- [Assignment]
Output every line below exactly, please, omitting pictures.

- [Data records]
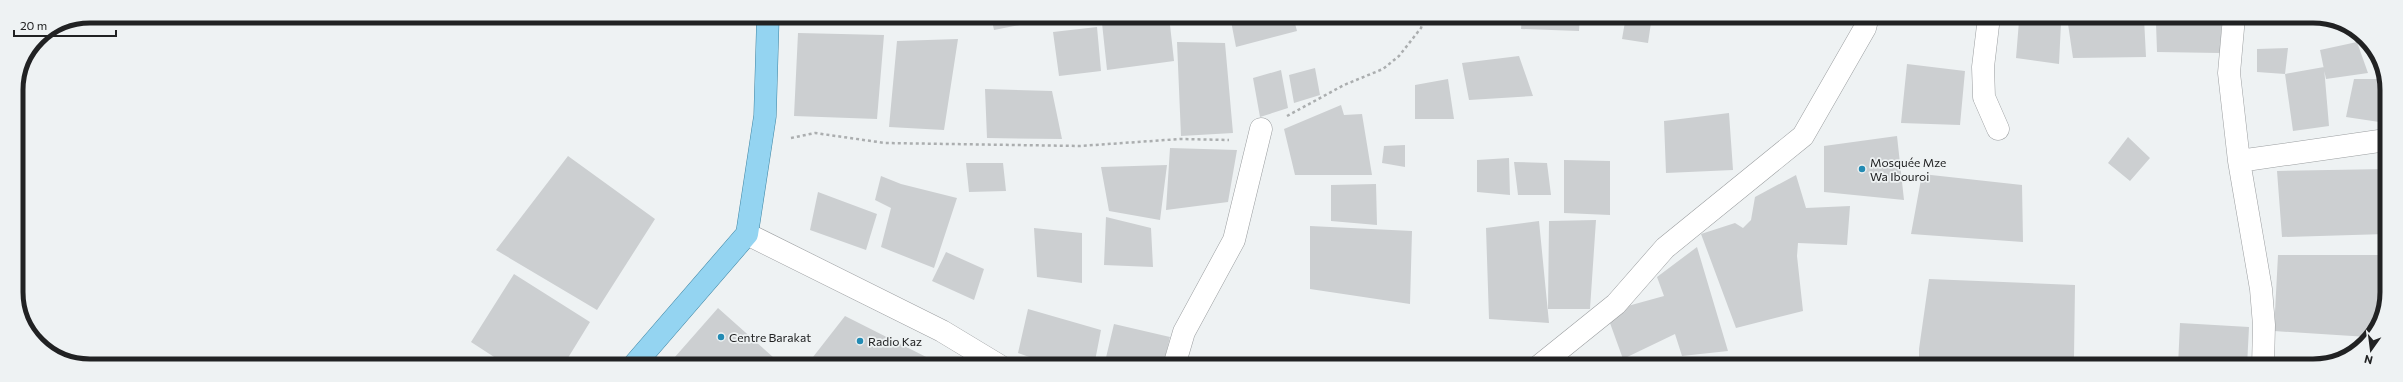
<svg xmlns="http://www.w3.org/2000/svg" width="2403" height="382" viewBox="0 0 2403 382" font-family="Commissioner,sans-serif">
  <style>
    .building { fill: #cccfd1 }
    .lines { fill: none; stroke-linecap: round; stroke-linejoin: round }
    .minor-casing { stroke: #9b9ea0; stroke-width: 23 }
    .major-casing { stroke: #3e84a2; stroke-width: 23 }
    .path { stroke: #abaeaf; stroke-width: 2.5; stroke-dasharray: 3 3; stroke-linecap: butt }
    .minor { stroke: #fff; stroke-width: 22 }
    .major { stroke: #94d4f1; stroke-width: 22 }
    .poi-dot { fill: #248bb3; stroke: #eef2f3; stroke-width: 1.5 }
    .labels { text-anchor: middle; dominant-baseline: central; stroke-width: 3.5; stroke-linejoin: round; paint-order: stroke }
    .poi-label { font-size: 12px; fill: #212223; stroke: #eef2f3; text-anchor: start }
    .rim { fill: none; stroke: #212223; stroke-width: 5 }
  </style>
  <rect width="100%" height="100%" fill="#eef2f3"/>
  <path class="building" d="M991 16H1060V17L994 30Z
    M1142 16H1169L1174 61 1107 70 1102 23Z
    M1230 16H1293L1297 31 1236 47Z
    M1303 16H1328V17L1303 20Z
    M1522 16H1580L1579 31 1521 29Z
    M1626 16H1652L1648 43 1622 39Z
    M2144 18 2146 57 2073 58 2068 24Z
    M2222 20 2220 53 2157 52 2156 23Z
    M2019 21 2061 23 2059 64 2016 58Z
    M1097 27 1101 71 1059 76 1053 32Z
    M798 33 884 35 877 119 794 116Z
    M958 39 944 130 889 127 897 41Z
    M1177 42 1225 43 1233 133 1181 136Z
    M2357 42 2368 73 2326 79 2320 50Z
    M2288 48 2285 74 2257 72V49Z
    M1519 56 1533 96 1469 100 1462 63Z
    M1907 64 1965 71 1960 125 1901 123Z
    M2324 67 2329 126 2293 131 2285 74Z
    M1315 68 1320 95 1294 103 1289 75Z
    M1281 70 1288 108 1260 117 1253 78Z
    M1448 79 1454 119H1415V85Z
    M2354 79H2386V123L2346 117Z
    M985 89 1052 91 1062 139 987 138Z
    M1341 105 1344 115 1362 114 1372 175H1295L1284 129Z
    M1729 113 1733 170 1666 173 1664 121Z
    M1897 136 1904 200 1824 192V146Z
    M2128 137 2150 158 2130 181 2108 163Z
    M1405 145V167L1382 163 1384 146Z
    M1170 148 1237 150 1228 202 1166 210Z
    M568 156 655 219 597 310 496 250Z
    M1509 158 1510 195 1477 192V160Z
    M1564 160 1610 161V215L1564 213Z
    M1514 162 1547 163 1551 195H1518Z
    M966 163H1003L1006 191 969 192Z
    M1167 165 1160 220 1109 211 1101 167Z
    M2386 169V234L2282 237 2277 171Z
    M1922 174 2022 185 2023 242 1911 234Z
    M1796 175 1806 208 1850 206 1847 245 1798 243 1797 256 1803 311 1736 328 1701 234 1735 223 1743 228 1751 220 1755 197Z
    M881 176 901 184 957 198 934 268 881 247 891 208 875 200Z
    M1376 184 1377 225 1331 221V185Z
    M818 192 877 214 866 250 810 230Z
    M1106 217 1151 228 1153 267 1104 265Z
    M1596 220 1590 309H1548L1549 221Z
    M1539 221 1549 323 1489 319 1486 228Z
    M1310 226 1412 231 1410 304 1310 289Z
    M1034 228 1082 233V283L1037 277Z
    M1697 247 1728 351 1682 356 1675 334 1623 359 1606 312 1664 296 1657 277Z
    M946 252 984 269 974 300 932 281Z
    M2278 255H2386V301L2368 337 2274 331Z
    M514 274 590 322 563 366H508L471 342Z
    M1929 279 2075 285 2074 357 2093 358 2092 366H1919V349Z
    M718 308 783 366H667Z
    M1028 309 1101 330 1094 366H1055L1018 353Z
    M845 316 944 366H806Z
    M2180 323 2249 327 2247 366H2178Z
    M1114 324 1170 337 1163 366H1104Z"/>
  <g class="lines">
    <g class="minor-casing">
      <path id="minor" d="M1989 17 1983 67 1984 97 1998 129
        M2234 17 2229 73 2239 161 2261 289 2264 325 2263 366
        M2239 161 2386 140
        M747 234 942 331 1000 366
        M1174 366 1184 332 1234 240 1261 129
        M1539 366 1616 304 1665 248 1803 136 1865 28 1868 16"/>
    </g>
    <g class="major-casing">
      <path id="major" d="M633 366 747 234 765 116 768 16"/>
    </g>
    <path class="path" d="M1287 116 1344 85 1383 69 1399 56 1421 28 1425 16
      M791 138 815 133 885 143 1080 146 1180 139 1229 140"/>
    <use href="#minor" class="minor"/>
    <use href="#major" class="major"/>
  </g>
  <g class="poi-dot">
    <circle cx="1862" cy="169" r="4"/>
    <circle cx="721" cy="337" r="4"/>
    <circle cx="860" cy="341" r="4"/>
  </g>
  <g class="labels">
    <g class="poi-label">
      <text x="1870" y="162">Mosquée Mze<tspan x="1870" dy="14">Wa Ibouroi</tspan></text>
      <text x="729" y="337">Centre Barakat</text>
      <text x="868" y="341">Radio Kaz</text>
    </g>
  </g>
  <path d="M0 0H2403V382H0ZM90 23H2313A67 67 0 0 1 2380 90V292A67 67 0 0 1 2313 359H90A67 67 0 0 1 23 292V90A67 67 0 0 1 90 23Z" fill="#eef2f3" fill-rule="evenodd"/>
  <path class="rim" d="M90 23H2313A67 67 0 0 1 2380 90V292A67 67 0 0 1 2313 359H90A67 67 0 0 1 23 292V90A67 67 0 0 1 90 23Z"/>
  <g transform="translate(2371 350) rotate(194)" stroke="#eef2f3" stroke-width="3" paint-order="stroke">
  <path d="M0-3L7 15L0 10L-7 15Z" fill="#212223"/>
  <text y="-6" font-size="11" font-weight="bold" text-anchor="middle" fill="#212223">N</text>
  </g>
  <path d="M14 30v6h102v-6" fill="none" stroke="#212223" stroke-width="2"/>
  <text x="20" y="30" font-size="12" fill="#212223" stroke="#eef2f3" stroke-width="3" paint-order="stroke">20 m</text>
</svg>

- [Answer area]
<svg xmlns="http://www.w3.org/2000/svg" width="2403" height="382" viewBox="0 0 2403 382" font-family="Commissioner,sans-serif">
  <style>
    .building { fill: #cccfd1 }
    .lines { fill: none; stroke-linecap: round; stroke-linejoin: round }
    .minor-casing { stroke: #9b9ea0; stroke-width: 23 }
    .major-casing { stroke: #3e84a2; stroke-width: 23 }
    .path { stroke: #abaeaf; stroke-width: 2.5; stroke-dasharray: 3 3; stroke-linecap: butt }
    .minor { stroke: #fff; stroke-width: 22 }
    .major { stroke: #94d4f1; stroke-width: 22 }
    .poi-dot { fill: #248bb3; stroke: #eef2f3; stroke-width: 1.5 }
    .labels { text-anchor: middle; dominant-baseline: central; stroke-width: 3.5; stroke-linejoin: round; paint-order: stroke }
    .poi-label { font-size: 12px; fill: #212223; stroke: #eef2f3; text-anchor: start }
    .rim { fill: none; stroke: #212223; stroke-width: 5 }
  </style>
  <rect width="100%" height="100%" fill="#eef2f3"/>
  <path class="building" d="M991 16H1060V17L994 30Z
    M1142 16H1169L1174 61 1107 70 1102 23Z
    M1230 16H1293L1297 31 1236 47Z
    M1303 16H1328V17L1303 20Z
    M1522 16H1580L1579 31 1521 29Z
    M1626 16H1652L1648 43 1622 39Z
    M2144 18 2146 57 2073 58 2068 24Z
    M2222 20 2220 53 2157 52 2156 23Z
    M2019 21 2061 23 2059 64 2016 58Z
    M1097 27 1101 71 1059 76 1053 32Z
    M798 33 884 35 877 119 794 116Z
    M958 39 944 130 889 127 897 41Z
    M1177 42 1225 43 1233 133 1181 136Z
    M2357 42 2368 73 2326 79 2320 50Z
    M2288 48 2285 74 2257 72V49Z
    M1519 56 1533 96 1469 100 1462 63Z
    M1907 64 1965 71 1960 125 1901 123Z
    M2324 67 2329 126 2293 131 2285 74Z
    M1315 68 1320 95 1294 103 1289 75Z
    M1281 70 1288 108 1260 117 1253 78Z
    M1448 79 1454 119H1415V85Z
    M2354 79H2386V123L2346 117Z
    M985 89 1052 91 1062 139 987 138Z
    M1341 105 1344 115 1362 114 1372 175H1295L1284 129Z
    M1729 113 1733 170 1666 173 1664 121Z
    M1897 136 1904 200 1824 192V146Z
    M2128 137 2150 158 2130 181 2108 163Z
    M1405 145V167L1382 163 1384 146Z
    M1170 148 1237 150 1228 202 1166 210Z
    M568 156 655 219 597 310 496 250Z
    M1509 158 1510 195 1477 192V160Z
    M1564 160 1610 161V215L1564 213Z
    M1514 162 1547 163 1551 195H1518Z
    M966 163H1003L1006 191 969 192Z
    M1167 165 1160 220 1109 211 1101 167Z
    M2386 169V234L2282 237 2277 171Z
    M1922 174 2022 185 2023 242 1911 234Z
    M1796 175 1806 208 1850 206 1847 245 1798 243 1797 256 1803 311 1736 328 1701 234 1735 223 1743 228 1751 220 1755 197Z
    M881 176 901 184 957 198 934 268 881 247 891 208 875 200Z
    M1376 184 1377 225 1331 221V185Z
    M818 192 877 214 866 250 810 230Z
    M1106 217 1151 228 1153 267 1104 265Z
    M1596 220 1590 309H1548L1549 221Z
    M1539 221 1549 323 1489 319 1486 228Z
    M1310 226 1412 231 1410 304 1310 289Z
    M1034 228 1082 233V283L1037 277Z
    M1697 247 1728 351 1682 356 1675 334 1623 359 1606 312 1664 296 1657 277Z
    M946 252 984 269 974 300 932 281Z
    M2278 255H2386V301L2368 337 2274 331Z
    M514 274 590 322 563 366H508L471 342Z
    M1929 279 2075 285 2074 357 2093 358 2092 366H1919V349Z
    M718 308 783 366H667Z
    M1028 309 1101 330 1094 366H1055L1018 353Z
    M845 316 944 366H806Z
    M2180 323 2249 327 2247 366H2178Z
    M1114 324 1170 337 1163 366H1104Z"/>
  <g class="lines">
    <g class="minor-casing">
      <path id="minor" d="M1989 17 1983 67 1984 97 1998 129
        M2234 17 2229 73 2239 161 2261 289 2264 325 2263 366
        M2239 161 2386 140
        M747 234 942 331 1000 366
        M1174 366 1184 332 1234 240 1261 129
        M1539 366 1616 304 1665 248 1803 136 1865 28 1868 16"/>
    </g>
    <g class="major-casing">
      <path id="major" d="M633 366 747 234 765 116 768 16"/>
    </g>
    <path class="path" d="M1287 116 1344 85 1383 69 1399 56 1421 28 1425 16
      M791 138 815 133 885 143 1080 146 1180 139 1229 140"/>
    <use href="#minor" class="minor"/>
    <use href="#major" class="major"/>
  </g>
  <g class="poi-dot">
    <circle cx="1862" cy="169" r="4"/>
    <circle cx="721" cy="337" r="4"/>
    <circle cx="860" cy="341" r="4"/>
  </g>
  <g class="labels">
    <g class="poi-label">
      <text x="1870" y="162">Mosquée Mze<tspan x="1870" dy="14">Wa Ibouroi</tspan></text>
      <text x="729" y="337">Centre Barakat</text>
      <text x="868" y="341">Radio Kaz</text>
    </g>
  </g>
  <path d="M0 0H2403V382H0ZM90 23H2313A67 67 0 0 1 2380 90V292A67 67 0 0 1 2313 359H90A67 67 0 0 1 23 292V90A67 67 0 0 1 90 23Z" fill="#eef2f3" fill-rule="evenodd"/>
  <path class="rim" d="M90 23H2313A67 67 0 0 1 2380 90V292A67 67 0 0 1 2313 359H90A67 67 0 0 1 23 292V90A67 67 0 0 1 90 23Z"/>
  <g transform="translate(2371 350) rotate(194)" stroke="#eef2f3" stroke-width="3" paint-order="stroke">
  <path d="M0-3L7 15L0 10L-7 15Z" fill="#212223"/>
  <text y="-6" font-size="11" font-weight="bold" text-anchor="middle" fill="#212223">N</text>
  </g>
  <path d="M14 30v6h102v-6" fill="none" stroke="#212223" stroke-width="2"/>
  <text x="20" y="30" font-size="12" fill="#212223" stroke="#eef2f3" stroke-width="3" paint-order="stroke">20 m</text>
</svg>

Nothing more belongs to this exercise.